Wetzlar - Der Dank galt am Samstagabend dem VfL Gummersbach: Dessen souveräner Heimsieg gegen GWD Minden ebnete dem HC Erlangen letztlich den Weg zum vorzeitigen Klassenverbleib. Daran konnte auch die fünfte Niederlage in Folge nichts mehr ändern.
23.05.2026 21:43 Uhr

Die Ansetzungen am drittletzten Spieltag der Handball-Bundesliga ließen schon vorher erahnen, dass es eine Verlängerung geben könnte für den HC Erlangen. Das eigene Spiel beim Drittletzten HSG Wetzlar (15:47 Punkte) begann um 19 Uhr, das Spiel des Vorletzten GWD Minden (ebenfalls 15:47 Punkte) beim VfL Gummersbach eine Stunde später.

Somit hatten die Erlanger (19:43 Punkte) am Samstag sogar zwei Matchbälle, wobei sie letztlich nur einen selbst verwandeln konnten. Mit einem Sieg in Mittelhessen wären auch letzte theoretische Zweifel am Klassenverbleib aus eigener Kraft endgültig obsolet gewesen, nach der 26:29 (12:14)-Niederlage hieß es aber erstmal, in wahrscheinlich sehr kurzen Abständen auf die Mobiltelefone zu schauen.

So musste es eben in der Ferne der VfL Gummersbach richten, bei einer Niederlage von GWD Minden wäre der HC Erlangen dank des deutlich besseren Torverhältnisses gerettet gewesen. Schon zur Halbzeit lag der Tabellen-Siebzehnte mit sieben Treffern zurück, nach 60 Minuten mit zehn, der Klassenverbleib des mittelfränkischen Handball-Erstligisten ist damit zu 99,9 Prozent sicher.

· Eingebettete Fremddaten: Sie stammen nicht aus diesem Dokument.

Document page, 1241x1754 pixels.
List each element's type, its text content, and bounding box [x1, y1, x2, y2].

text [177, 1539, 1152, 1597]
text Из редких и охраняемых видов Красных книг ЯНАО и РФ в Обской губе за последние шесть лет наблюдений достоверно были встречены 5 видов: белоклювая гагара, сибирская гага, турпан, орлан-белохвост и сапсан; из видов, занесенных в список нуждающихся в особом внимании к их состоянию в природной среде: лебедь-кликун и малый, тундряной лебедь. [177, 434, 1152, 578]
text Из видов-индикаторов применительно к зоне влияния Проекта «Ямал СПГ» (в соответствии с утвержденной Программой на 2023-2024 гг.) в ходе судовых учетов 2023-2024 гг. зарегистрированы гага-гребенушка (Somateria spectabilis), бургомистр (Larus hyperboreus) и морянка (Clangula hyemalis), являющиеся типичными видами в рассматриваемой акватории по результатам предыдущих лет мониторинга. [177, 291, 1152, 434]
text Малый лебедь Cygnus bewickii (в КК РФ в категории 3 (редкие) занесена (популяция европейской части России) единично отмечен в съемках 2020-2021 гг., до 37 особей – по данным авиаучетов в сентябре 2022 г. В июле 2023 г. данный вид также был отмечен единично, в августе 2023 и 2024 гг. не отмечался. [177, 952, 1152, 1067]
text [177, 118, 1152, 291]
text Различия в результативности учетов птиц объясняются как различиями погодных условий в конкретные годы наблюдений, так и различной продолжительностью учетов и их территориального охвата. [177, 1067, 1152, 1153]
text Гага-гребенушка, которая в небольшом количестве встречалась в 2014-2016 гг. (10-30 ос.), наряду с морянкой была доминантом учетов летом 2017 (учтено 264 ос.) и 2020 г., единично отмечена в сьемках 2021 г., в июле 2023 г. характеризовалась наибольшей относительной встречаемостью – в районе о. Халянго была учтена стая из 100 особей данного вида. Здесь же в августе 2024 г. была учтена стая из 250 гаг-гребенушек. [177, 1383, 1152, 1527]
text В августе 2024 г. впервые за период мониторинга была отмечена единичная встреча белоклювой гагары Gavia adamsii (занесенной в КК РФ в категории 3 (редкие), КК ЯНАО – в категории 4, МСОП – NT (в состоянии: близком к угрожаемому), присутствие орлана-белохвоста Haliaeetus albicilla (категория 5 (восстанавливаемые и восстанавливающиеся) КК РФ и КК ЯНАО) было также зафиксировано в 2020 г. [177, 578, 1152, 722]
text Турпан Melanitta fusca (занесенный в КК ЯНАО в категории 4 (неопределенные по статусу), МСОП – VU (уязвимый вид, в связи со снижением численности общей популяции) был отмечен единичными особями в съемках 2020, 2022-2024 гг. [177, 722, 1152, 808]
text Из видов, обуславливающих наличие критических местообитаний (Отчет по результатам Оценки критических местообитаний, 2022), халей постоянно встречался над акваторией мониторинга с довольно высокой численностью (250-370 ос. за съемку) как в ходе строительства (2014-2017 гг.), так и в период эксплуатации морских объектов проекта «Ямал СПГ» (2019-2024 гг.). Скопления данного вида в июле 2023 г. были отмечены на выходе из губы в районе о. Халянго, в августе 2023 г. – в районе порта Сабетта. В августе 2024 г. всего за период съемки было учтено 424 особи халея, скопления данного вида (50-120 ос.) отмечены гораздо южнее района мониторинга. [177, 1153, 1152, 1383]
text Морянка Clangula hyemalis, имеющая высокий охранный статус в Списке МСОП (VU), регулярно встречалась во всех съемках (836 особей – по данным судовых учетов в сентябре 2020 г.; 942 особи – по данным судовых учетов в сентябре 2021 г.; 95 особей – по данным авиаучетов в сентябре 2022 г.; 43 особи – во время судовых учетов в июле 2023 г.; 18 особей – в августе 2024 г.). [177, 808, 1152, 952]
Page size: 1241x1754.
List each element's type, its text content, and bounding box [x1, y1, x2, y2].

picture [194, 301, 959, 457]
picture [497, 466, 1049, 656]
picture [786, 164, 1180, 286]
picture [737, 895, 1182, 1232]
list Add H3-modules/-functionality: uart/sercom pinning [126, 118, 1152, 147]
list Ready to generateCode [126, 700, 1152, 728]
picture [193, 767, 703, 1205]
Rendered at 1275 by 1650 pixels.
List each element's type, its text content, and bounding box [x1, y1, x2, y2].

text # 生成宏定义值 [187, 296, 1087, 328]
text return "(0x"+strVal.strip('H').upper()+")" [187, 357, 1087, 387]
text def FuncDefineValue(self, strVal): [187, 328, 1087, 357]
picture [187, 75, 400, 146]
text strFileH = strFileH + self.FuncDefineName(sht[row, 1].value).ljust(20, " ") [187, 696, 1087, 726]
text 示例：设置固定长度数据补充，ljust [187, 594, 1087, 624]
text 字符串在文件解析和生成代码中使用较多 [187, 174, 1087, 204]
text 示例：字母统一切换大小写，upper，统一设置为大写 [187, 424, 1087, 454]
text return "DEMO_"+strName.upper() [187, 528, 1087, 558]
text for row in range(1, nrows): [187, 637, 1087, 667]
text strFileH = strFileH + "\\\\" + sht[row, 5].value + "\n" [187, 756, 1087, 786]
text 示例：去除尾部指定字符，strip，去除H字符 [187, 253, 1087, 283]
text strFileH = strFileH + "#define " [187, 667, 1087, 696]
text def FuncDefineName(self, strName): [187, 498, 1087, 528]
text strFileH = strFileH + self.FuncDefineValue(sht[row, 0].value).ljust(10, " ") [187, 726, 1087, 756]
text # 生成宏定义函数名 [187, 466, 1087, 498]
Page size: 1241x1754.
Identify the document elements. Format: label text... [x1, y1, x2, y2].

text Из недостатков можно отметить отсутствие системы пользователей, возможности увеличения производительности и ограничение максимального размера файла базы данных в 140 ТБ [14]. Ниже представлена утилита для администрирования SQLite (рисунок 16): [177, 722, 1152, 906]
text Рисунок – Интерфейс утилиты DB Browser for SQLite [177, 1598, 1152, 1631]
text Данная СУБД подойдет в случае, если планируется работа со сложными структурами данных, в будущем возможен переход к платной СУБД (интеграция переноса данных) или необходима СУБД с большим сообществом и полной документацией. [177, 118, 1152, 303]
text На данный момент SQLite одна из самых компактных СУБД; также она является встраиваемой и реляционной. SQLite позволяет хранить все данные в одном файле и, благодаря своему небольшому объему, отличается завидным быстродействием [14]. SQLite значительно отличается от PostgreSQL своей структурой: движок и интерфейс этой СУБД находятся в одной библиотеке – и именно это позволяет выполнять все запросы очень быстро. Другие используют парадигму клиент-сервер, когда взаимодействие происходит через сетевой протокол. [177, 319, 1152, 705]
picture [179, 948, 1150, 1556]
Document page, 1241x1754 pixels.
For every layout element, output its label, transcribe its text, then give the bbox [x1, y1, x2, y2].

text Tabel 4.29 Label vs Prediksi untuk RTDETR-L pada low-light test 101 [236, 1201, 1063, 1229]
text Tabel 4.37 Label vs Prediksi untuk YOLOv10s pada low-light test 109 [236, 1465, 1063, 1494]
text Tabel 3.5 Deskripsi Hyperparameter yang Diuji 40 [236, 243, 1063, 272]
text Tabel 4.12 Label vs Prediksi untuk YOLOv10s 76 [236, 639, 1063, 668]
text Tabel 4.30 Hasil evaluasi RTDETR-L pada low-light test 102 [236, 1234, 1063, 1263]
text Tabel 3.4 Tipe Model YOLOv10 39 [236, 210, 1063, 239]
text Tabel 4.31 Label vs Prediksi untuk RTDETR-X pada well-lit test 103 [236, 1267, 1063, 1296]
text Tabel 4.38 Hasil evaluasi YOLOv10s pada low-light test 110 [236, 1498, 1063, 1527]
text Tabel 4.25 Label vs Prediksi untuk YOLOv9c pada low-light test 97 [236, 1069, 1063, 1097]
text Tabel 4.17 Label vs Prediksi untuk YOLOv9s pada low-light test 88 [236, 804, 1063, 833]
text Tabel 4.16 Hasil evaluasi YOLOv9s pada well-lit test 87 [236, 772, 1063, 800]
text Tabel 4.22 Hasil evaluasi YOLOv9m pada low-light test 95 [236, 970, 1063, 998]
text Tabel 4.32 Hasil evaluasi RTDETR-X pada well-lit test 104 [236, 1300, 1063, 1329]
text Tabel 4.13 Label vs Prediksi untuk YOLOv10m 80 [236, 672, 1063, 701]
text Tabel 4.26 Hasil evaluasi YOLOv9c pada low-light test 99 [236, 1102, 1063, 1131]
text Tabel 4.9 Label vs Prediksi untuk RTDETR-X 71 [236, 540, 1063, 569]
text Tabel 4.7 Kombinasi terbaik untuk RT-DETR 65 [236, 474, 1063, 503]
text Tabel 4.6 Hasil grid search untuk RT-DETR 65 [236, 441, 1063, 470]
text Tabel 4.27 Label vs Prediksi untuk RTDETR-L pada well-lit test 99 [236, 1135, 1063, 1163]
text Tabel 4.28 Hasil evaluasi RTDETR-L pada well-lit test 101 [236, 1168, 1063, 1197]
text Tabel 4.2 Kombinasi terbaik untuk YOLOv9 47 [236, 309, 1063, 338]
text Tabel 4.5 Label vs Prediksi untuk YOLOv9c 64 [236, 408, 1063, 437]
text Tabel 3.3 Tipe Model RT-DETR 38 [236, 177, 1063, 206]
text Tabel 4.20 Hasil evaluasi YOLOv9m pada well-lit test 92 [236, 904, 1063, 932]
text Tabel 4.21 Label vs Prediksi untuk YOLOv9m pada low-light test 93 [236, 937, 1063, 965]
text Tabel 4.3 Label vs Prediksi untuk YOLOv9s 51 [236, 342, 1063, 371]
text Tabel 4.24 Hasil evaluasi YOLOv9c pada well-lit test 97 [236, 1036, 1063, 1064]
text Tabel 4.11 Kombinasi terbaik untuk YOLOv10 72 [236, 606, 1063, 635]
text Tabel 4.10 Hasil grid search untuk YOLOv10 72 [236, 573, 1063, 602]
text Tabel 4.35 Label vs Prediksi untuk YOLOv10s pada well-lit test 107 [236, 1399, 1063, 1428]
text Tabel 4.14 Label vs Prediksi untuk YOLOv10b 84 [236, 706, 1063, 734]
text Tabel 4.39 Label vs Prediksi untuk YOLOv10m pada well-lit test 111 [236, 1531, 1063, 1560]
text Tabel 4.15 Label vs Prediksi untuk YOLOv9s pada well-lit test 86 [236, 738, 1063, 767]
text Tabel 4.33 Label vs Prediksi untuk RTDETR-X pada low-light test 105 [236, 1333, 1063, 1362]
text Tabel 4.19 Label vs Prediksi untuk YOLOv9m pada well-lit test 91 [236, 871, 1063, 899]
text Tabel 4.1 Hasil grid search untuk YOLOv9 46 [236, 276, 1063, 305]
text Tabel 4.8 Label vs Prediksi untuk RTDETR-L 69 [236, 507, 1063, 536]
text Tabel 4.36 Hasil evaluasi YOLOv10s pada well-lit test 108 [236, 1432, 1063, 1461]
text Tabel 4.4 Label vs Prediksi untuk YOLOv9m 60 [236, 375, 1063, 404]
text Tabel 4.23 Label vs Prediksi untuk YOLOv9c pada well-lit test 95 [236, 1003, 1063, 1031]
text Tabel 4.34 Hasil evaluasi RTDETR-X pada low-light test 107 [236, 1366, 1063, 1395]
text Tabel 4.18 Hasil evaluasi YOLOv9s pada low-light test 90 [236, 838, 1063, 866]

Trotz erneut großer Personalprobleme hatte der HC Erlangen lange sehr gut mitgehalten bei der HSG Wetzlar und sich nach einem Durchhänger wieder zurückgekämpft. Dass mit Viggo Kristjansson, Marek Nissen und Andri Rúnarsson wieder der komplette Stamm-Rückraum verletzungsbedingt passen musste, merkte man den Gästen zunächst nicht wirklich an.

Beeindruckende Moral

Bis kurz vor der Pause wechselte die Führung ziemlich regelmäßig hin und her, keine der beiden Mannschaften konnte sich absetzen. Der HC Erlangen wirkte extrem fokussiert und engagiert, leistete sich im Verlauf der Begegnung aber den einen oder anderen technischen Fehler zuviel. Aus dem fünften resultierte das 13:12, die HSG legte nach und verpasste sogar zweimal eine Drei-Tore-Führung.

Auch die Zwei-Tore-Führung für Wetzlar zur Halbzeit, unter anderem eine Folge der Umstellung auf eine 5:1-Deckung, stellte Johannes Sellins Rumpfteam nach dem Seitenwechsel trotz beeindruckender Moral vor eine nicht mehr zu lösende Aufgabe. Die fünfte Niederlage in Folge ließ sich trotz energischer Gegenwehr nicht mehr verhindern, sollte aber knapp eine Stunde nach dem Schlusspfiff zur süßesten der Saison werden.

Mit sechs Toren lag der HC Erlangen auch dank ein paar zumindest fragwürdiger Schiedsrichter-Entscheidungen zwischenzeitlich zurück, ließ aber einfach nicht locker und verkürzte gut zwei Minuten vor Schluss durch Maxsim Lochman auf 26:28. Es sollte nochmal spannend werden, aber nur kurz, einigermaßen abgeklärt sorgte die HSG Wetzlar mit dem überragenden Philipp Ahouansou für die Entscheidung.

Der Blick auf die Tabelle lässt dennoch keine Zweifel mehr. Vier Punkte und 85 Tore wird GWD Minden in den restlichen zwei Spielen garantiert nicht mehr aufholen.

HC Erlangen: Herceg, Ghedbane; Bissel 7/5, Metzner 5, Buck 3, Steinert 3, M. Gebala 2, Olsson 2, Y. Bialowas 1, Lochman 1, Scheerer 1, Øverjordet 1, Kos, Firnhaber, Sehnke, Buck. – Schiedsrichterinnen: Janz (Köln)/Sug (Köln). - Zuschauer: 4251. - Strafminuten: 6/6.